Metric	Function	Description
`tool_call_correctness`	`calculate_tool_call_correctness`	Exact set-match of expected vs. actual tools
`state_verification`	`calculate_state_correctness`	Verify persistent system state changes
`policy_compliance`	`calculate_policy_compliance`	Detect governance policy violations
`delegation_latency`	`calculate_delegation_latency`	Measures the 'Thinking Cost' of handoffs
`delegation_loop_risk`	`calculate_delegation_loop_risk`	Detects 'Infinite Re-planning' cycles
`consensus_scoring`	`calculate_consensus_scoring`	Semantic similarity judge for agent agreement
`communication_clarity`	`calculate_communication_clarity`	Checks summary length and semantic quality
`factual_accuracy`	`calculate_factual_accuracy`	LLM-based verification of agent's final answer
`performance_efficiency`	`calculate_efficiency`	Weighted score of turns taken vs. goal reached
`security_guardrail`	`calculate_guardrail_violation`	Detection of prompt injection or sensitive data leaks

Community Benchmarks¶

Instead of relying solely on local .json or .aes.yaml files, the multiagent-eval can now pull and format datasets from major community benchmarks on-the-fly using URIs.

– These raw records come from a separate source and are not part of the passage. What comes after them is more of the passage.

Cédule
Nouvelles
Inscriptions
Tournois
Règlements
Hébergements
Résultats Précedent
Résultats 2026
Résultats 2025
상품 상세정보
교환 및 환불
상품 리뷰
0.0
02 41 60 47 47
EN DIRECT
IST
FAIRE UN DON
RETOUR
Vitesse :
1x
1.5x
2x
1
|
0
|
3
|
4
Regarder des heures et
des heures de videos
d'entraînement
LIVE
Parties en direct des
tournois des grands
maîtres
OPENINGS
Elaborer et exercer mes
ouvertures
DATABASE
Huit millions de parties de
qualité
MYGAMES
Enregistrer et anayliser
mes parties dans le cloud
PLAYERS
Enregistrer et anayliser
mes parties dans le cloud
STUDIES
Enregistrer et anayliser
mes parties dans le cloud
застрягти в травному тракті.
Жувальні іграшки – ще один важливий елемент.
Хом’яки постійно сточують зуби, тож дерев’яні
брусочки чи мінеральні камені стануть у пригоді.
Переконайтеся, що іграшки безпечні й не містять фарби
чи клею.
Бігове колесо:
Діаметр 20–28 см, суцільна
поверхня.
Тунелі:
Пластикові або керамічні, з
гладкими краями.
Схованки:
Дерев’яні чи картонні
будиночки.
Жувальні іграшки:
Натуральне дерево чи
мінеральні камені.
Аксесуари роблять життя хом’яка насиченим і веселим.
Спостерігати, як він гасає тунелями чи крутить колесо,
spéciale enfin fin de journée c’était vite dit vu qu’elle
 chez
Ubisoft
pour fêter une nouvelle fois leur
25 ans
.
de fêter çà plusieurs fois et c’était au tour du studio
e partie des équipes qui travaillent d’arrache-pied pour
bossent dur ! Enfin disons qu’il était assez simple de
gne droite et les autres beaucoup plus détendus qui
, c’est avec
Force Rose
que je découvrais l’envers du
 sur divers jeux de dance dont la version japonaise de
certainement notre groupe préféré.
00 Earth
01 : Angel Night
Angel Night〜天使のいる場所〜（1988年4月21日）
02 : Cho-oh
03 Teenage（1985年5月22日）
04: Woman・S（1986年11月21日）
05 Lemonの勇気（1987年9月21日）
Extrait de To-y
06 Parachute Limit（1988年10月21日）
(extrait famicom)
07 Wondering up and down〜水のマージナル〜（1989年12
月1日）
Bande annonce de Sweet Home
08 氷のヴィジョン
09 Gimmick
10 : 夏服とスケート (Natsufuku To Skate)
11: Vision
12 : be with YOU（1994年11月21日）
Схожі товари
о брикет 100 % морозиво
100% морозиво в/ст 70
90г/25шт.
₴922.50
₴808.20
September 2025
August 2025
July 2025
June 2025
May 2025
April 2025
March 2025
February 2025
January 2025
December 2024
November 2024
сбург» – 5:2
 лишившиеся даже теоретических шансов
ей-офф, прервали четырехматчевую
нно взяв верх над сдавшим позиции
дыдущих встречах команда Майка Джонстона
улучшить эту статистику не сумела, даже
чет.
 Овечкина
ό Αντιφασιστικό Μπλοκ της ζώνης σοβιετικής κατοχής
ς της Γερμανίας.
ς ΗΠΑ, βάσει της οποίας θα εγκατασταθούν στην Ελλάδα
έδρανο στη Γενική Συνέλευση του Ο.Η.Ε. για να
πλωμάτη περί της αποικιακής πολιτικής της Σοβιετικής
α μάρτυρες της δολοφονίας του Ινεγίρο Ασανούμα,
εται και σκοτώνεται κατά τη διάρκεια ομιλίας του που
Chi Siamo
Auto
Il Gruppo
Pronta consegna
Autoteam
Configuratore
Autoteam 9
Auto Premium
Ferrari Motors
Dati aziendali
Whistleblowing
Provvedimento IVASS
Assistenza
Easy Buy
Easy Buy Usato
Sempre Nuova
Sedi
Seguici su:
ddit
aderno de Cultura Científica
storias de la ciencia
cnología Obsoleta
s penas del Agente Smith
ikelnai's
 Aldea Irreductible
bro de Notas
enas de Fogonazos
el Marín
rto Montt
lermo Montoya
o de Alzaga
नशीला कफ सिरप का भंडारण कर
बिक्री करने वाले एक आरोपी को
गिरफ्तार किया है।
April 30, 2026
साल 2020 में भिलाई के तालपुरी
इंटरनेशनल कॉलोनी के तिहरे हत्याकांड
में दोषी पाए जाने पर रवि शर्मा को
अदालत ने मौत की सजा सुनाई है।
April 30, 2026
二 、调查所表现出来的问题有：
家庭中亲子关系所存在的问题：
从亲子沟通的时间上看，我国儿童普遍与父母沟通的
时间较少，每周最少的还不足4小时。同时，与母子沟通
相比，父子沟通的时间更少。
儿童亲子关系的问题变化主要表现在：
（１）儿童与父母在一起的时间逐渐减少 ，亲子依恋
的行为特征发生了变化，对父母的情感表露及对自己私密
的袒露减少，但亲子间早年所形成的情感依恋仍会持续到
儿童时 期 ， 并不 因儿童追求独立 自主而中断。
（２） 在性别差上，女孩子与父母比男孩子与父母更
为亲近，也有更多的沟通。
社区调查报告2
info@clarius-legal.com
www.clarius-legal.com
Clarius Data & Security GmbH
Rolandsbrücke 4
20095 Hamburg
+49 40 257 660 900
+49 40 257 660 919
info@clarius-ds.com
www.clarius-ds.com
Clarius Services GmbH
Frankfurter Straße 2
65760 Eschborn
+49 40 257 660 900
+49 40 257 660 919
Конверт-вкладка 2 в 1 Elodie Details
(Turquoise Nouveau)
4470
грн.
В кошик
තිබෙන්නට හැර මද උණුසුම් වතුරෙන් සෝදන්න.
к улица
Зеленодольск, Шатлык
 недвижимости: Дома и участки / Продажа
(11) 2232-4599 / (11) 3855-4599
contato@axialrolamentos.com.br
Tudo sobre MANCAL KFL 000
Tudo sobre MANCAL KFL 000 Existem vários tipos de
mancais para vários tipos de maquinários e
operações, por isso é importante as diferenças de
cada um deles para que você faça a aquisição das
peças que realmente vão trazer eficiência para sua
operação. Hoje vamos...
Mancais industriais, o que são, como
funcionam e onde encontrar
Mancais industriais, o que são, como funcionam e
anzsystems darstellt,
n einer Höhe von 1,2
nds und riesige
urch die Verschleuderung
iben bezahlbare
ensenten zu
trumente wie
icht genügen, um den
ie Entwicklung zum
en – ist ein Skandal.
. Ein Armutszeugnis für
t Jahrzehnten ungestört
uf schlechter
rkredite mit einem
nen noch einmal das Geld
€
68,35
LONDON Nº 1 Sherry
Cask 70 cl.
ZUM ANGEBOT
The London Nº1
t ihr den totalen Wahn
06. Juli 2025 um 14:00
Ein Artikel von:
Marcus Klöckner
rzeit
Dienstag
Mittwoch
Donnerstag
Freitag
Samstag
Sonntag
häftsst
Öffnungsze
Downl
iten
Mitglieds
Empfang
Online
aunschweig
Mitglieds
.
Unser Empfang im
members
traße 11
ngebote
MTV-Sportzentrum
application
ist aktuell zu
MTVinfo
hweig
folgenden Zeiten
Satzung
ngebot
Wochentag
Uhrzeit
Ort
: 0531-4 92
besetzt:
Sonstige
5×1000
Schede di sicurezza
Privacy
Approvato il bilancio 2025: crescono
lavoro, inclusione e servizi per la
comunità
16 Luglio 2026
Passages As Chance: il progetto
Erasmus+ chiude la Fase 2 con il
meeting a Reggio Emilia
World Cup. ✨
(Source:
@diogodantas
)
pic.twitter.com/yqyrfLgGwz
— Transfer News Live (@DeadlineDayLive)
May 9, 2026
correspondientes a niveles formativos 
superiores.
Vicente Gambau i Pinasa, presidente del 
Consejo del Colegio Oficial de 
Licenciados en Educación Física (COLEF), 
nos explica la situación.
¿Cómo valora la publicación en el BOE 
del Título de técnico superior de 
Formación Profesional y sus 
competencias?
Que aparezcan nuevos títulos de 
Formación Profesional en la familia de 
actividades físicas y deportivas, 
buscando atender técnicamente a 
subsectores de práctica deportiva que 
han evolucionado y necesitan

# Load the 2023 GAIA validation set
multiagent-eval evaluate --path gaia://2023

# Load AssistantBench tasks
multiagent-eval evaluate --path assistantbench://v1

The universal loader will dynamically download these datasets, wrap them in compatible Scenario objects, and apply the correct specific evaluation metrics.

Multi-Agent Scenario Schema¶

Scenarios now support complex topologies. Example snippet:

{
  "version": "2.0.0",
  "agent_topology": {
    "agent_1": { "writes": ["ns1"], "reads": ["ns2"] }
  }
}

Schema Validation¶

Scenarios are validated against schemas/scenario.schema.json at load time. Any scenario that fails validation will raise a ValueError with a clear error message.